**YOUR INSTRUCTIONS:** Everything in the records except the pictures should come back exactly as written.

┏━━

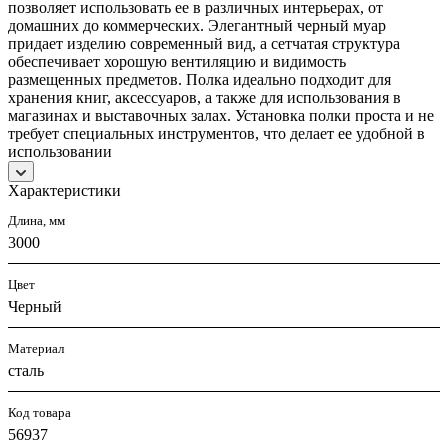
позволяет использовать ее в различных интерьерах, от
домашних до коммерческих. Элегантный черный муар
придает изделию современный вид, а сетчатая структура
обеспечивает хорошую вентиляцию и видимость
размещенных предметов. Полка идеально подходит для
хранения книг, аксессуаров, а также для использования в
магазинах и выставочных залах. Установка полки проста и не
требует специальных инструментов, что делает ее удобной в
использовании
Характеристики
Длина, мм
3000
Цвет
Черный
Материал
сталь
Код товара
56937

┗━━

**EXERCISE RESULT:**
позволяет использовать ее в различных интерьерах, от
домашних до коммерческих. Элегантный черный муар
придает изделию современный вид, а сетчатая структура
обеспечивает хорошую вентиляцию и видимость
размещенных предметов. Полка идеально подходит для
хранения книг, аксессуаров, а также для использования в
магазинах и выставочных залах. Установка полки проста и не
требует специальных инструментов, что делает ее удобной в
использовании
Характеристики
Длина, мм
3000
Цвет
Черный
Материал
сталь
Код товара
56937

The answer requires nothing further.